§ WHAT NEEDS TO BE DONE:
The answer must consist only of the lines from the line with "32: (147, 224)" to the line with "38: (336, 375)", both included, exactly as they stand below.

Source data
■ ■ ■

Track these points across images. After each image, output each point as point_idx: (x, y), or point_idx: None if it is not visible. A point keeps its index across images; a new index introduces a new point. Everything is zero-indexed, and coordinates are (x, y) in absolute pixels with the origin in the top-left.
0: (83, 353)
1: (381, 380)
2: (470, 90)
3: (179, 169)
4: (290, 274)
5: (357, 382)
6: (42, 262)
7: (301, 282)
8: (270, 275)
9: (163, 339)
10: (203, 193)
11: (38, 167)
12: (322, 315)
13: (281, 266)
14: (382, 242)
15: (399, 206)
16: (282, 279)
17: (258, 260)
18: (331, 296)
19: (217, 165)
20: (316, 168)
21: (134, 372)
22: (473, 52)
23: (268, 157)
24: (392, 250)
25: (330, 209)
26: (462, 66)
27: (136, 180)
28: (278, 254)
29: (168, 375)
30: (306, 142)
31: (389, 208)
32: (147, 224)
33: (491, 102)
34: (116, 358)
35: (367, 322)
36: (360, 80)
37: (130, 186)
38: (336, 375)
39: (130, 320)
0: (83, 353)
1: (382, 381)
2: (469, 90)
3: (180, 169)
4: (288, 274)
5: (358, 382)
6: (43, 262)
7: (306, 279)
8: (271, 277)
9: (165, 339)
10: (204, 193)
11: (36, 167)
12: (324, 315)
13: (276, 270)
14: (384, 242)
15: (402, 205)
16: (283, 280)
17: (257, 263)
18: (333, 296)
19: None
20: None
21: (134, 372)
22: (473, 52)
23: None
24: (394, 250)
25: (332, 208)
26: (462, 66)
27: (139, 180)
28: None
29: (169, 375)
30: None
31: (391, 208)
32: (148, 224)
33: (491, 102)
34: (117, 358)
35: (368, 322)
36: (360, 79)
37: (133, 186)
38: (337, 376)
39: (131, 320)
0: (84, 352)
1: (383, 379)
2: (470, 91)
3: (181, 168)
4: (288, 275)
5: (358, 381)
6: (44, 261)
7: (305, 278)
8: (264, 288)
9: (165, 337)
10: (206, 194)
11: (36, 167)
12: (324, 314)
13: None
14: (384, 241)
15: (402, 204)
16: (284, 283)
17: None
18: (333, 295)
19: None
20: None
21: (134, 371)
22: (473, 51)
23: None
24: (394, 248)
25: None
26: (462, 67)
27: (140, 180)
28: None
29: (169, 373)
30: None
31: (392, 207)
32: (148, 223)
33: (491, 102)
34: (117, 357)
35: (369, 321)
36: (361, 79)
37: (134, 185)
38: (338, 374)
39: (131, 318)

■ ■ ■

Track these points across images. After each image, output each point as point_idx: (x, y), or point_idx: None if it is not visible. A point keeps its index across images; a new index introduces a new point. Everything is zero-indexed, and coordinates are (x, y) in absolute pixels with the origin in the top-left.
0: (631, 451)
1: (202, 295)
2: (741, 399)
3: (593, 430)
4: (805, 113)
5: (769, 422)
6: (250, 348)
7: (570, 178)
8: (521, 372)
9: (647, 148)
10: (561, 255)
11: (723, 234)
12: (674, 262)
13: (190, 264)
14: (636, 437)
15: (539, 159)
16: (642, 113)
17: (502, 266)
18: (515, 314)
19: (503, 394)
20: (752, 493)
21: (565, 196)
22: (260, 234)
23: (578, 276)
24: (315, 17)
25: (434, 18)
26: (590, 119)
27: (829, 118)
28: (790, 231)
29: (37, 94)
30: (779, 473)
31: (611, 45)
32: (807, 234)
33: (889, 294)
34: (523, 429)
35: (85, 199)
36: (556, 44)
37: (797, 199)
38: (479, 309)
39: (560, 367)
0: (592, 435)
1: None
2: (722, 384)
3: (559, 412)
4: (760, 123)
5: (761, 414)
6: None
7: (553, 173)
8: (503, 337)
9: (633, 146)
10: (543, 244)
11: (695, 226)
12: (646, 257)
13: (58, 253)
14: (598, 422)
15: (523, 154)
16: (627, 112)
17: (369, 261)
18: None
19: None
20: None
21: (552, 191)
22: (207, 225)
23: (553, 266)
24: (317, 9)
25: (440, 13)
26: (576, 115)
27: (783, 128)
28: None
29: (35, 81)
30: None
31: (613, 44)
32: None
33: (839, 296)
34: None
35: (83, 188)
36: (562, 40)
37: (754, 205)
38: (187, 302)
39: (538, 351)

■ ■ ■

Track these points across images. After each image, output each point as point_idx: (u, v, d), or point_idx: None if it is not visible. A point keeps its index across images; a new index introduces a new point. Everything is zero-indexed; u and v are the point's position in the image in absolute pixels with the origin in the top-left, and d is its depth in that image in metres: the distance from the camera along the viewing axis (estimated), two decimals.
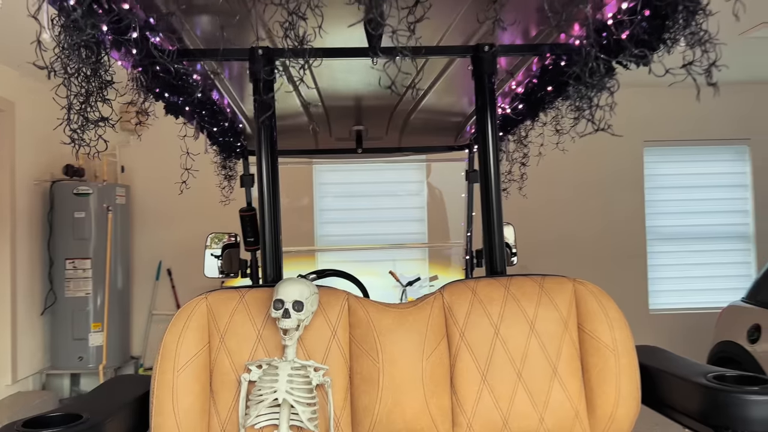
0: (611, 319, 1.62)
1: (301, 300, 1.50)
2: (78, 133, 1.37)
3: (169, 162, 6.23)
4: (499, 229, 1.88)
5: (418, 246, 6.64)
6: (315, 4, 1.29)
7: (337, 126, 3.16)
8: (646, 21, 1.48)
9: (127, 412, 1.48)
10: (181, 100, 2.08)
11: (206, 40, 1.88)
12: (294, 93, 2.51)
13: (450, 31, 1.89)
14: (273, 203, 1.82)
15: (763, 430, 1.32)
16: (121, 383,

■ ■ ■

§ EXERCISE SOLUTION:
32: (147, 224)
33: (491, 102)
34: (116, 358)
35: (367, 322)
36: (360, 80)
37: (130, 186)
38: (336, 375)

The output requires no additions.